On the other side of the country, members of the Pennsylvania House of Representatives said the state will start two mortgage “rescue funds” and have called on subprime lenders to agree to a voluntary 6-month moratorium on foreclosures to give the state time to create the rescue funds, according to an announcement. The members calling for such action are House Appropriations Chairman, Dwight Evans, D-Philadelphia, House Commerce Chairman, Peter J. Daley, D-Washington/Fayette and banking Subcommittee of Commerce Chairman Mike McGeehan, D-Philadelphia.

While legislature is working on new laws and rules to tighten up oversight of the mortgage industry, the state needs to find a way to extract people already caught in bad mortgages before they move into foreclosure, according to the written statement.

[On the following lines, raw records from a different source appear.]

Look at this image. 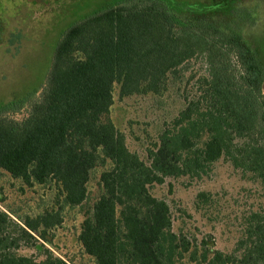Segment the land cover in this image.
Listing matches in <instances>:
<instances>
[{
	"label": "trees",
	"instance_id": "trees-1",
	"mask_svg": "<svg viewBox=\"0 0 264 264\" xmlns=\"http://www.w3.org/2000/svg\"><path fill=\"white\" fill-rule=\"evenodd\" d=\"M232 14L236 25L255 23L246 8ZM197 59L205 73L196 97L186 98L146 164L109 121L113 86H120V97L159 94L169 76L179 77ZM3 111L0 169L29 186L56 181L66 205H81L92 169L110 161L100 177L103 193L79 235L96 264H176L185 255L200 264H264V210L251 214L237 253L199 251L172 232L168 205L149 192L167 177L198 178L221 158L264 187V69L231 27L180 19L168 0H121L64 32L40 99L24 119ZM60 222L48 214L22 226L0 210V264H68L51 253L41 261L17 253L45 240L41 226Z\"/></svg>",
	"mask_w": 264,
	"mask_h": 264
},
{
	"label": "rangeland",
	"instance_id": "rangeland-1",
	"mask_svg": "<svg viewBox=\"0 0 264 264\" xmlns=\"http://www.w3.org/2000/svg\"><path fill=\"white\" fill-rule=\"evenodd\" d=\"M180 19L206 18L217 25L229 26L254 51L264 69V0H168ZM121 0H0V108L10 118L24 119L30 105L40 99L55 48L64 32L87 16L116 6ZM246 8L253 25L238 20L233 10ZM202 60H191L179 77H168L159 94L120 97V86H113V104L109 121L125 136L127 148L149 164V150L156 148L161 132L185 107L186 98L196 97V85L204 75ZM7 107V108H6ZM6 108V109H5ZM204 139V138H202ZM199 145V144H198ZM110 161L94 167L87 183V197L79 206L64 203L59 183L25 185L0 169V210L22 225V220L57 214L60 224L46 229L45 240L36 247L21 246L17 253L41 261L46 254L68 264H96L79 241L82 223L92 214L93 206L103 193L100 177L110 168ZM149 192L166 202L170 209L172 232L185 238L201 251L237 253L252 213L264 210V187L251 174L235 168L225 158L214 162L206 174L167 177ZM200 194L205 199L199 198ZM12 213V214H11ZM205 244H204V243ZM176 264H200L188 255Z\"/></svg>",
	"mask_w": 264,
	"mask_h": 264
}]
</instances>
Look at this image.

This year, it is estimated that foreclosures in Pennsylvania will number about 9,000 to 10,000, with half of those being in Philadelphia.

“We’re not asking the industry to suspend the foreclosure process,” McGeehan said in the statement, “but only to suspend any final actions authorizing a sheriff’s sale.”

A “refinance fund” will use taxable bonds to move people from adjustable-rate mortgages to fixed-rate mortgages with the Pennsylvania Housing Finance Authority. The second fund, or “workout fund,” will move borrowers whose remaining principal is greater than the appraised value of the house into fixed-rate mortgages and will use taxable bonds and a $25 million appropriation from the state’s general fund to cushion against some losses the fund will absorb, the release stated.

“There are literally thousands of Pennsylvania borrowers already locked into ‘subprime’ mortgage contracts that they are struggling to pay, as their adjustable interest rates bump upward,” Daley said in the statement. “Many of these people ended up in those circumstances because of manipulative sales tactics, sometimes outright fraud.”

On Monday, the U.S. Department of Housing and Urban Development announced it hosted a Homeownership Summit with over 150 leading stakeholders in the housing community to discuss the impact of risky, high-priced loans, departmental actions against predatory lending and how modernizing the Federal Housing Administration will provide a safer alternative to exotic mortgages.

Amongst seven areas of agreement for preserving and protecting homeownership that HUD Secretary Alphonso Jackson laid out during the summit was that “a taxpayer-funded bailout will not resolve housing concerns,” according to the announcement.

Jackson advocated for smarter mortgage alternatives, encouraging Congress to pass legislation that modernizes the FHA program.

“Reforms must be made for FHA to adapt to today’s marketplace,” Jackson said in the announcement. “We have internally modernized FHA as much as we can. But the time has come to bring FHA into the 21st Century. A new FHA could be an antidote for predatory lending and for subprime difficulties.”